Data block =

#####

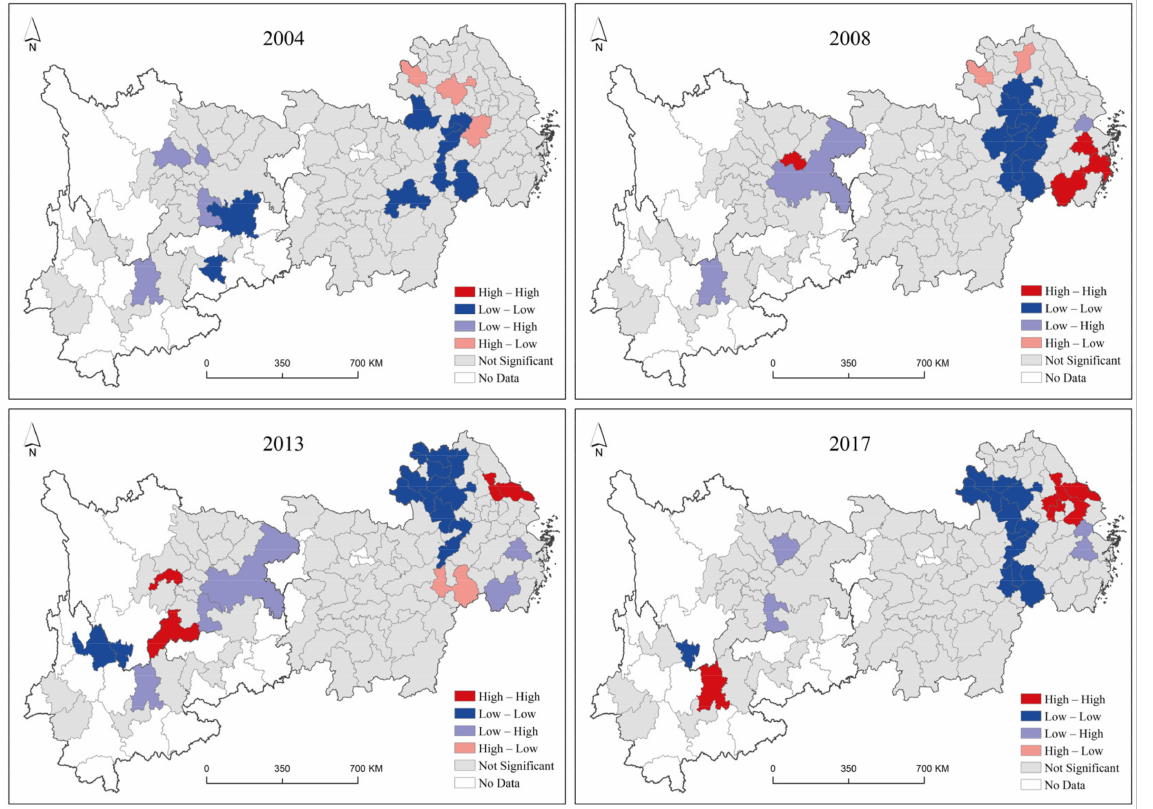
Figure 8. Local spatial autocorrelation clustering map of green development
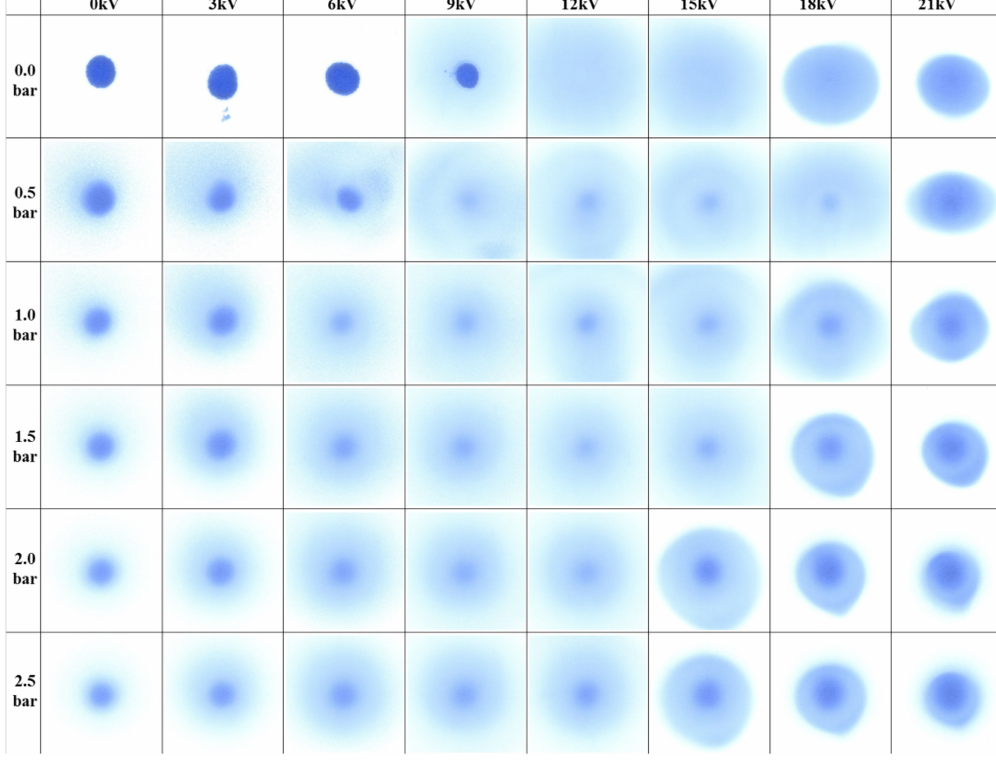
Figure 13. Images of the deposited thin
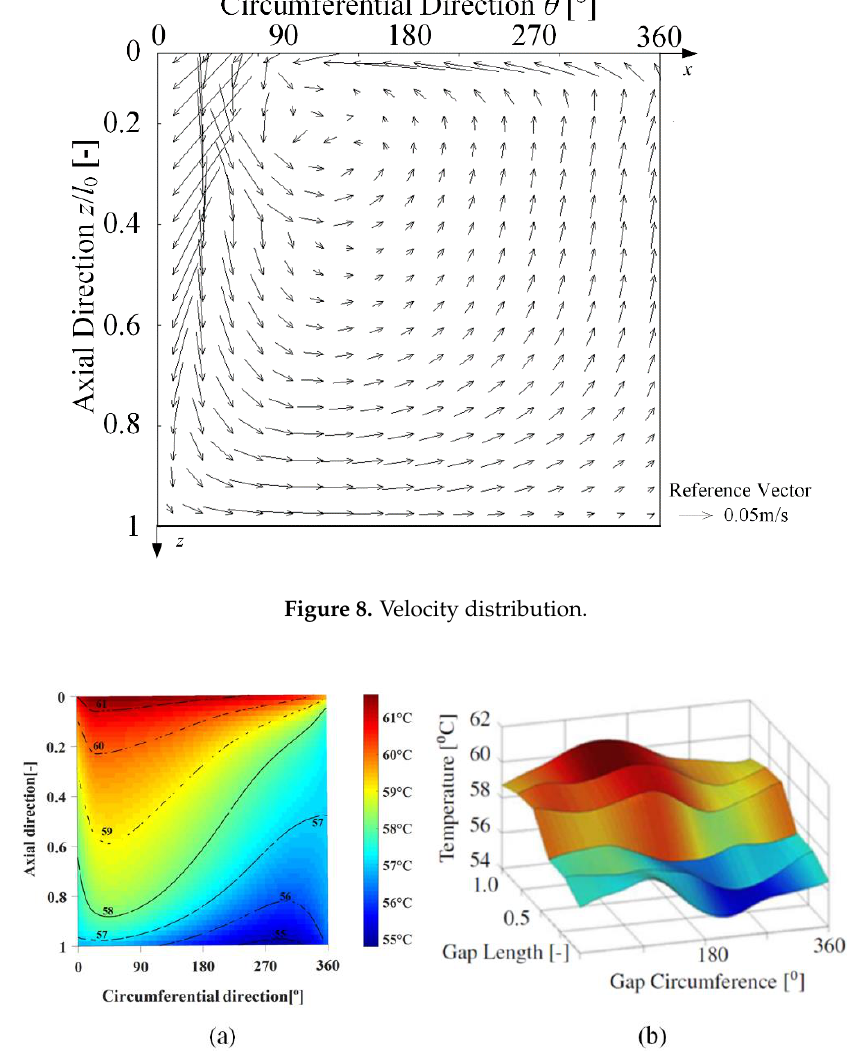
Figure 9. ( a ) Simulated temperature distribution; ( b ) Measured temperature distribution by experiment [22].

#####

Exercise prompt =
Only the lines from the one containing "Figure 13. Images of the deposited thin" through the last line of the material are to be restated word for word; no picture is to be included.

Answer =
Figure 13. Images of the deposited thin
Figure 9. ( a ) Simulated temperature distribution; ( b ) Measured temperature distribution by experiment [22].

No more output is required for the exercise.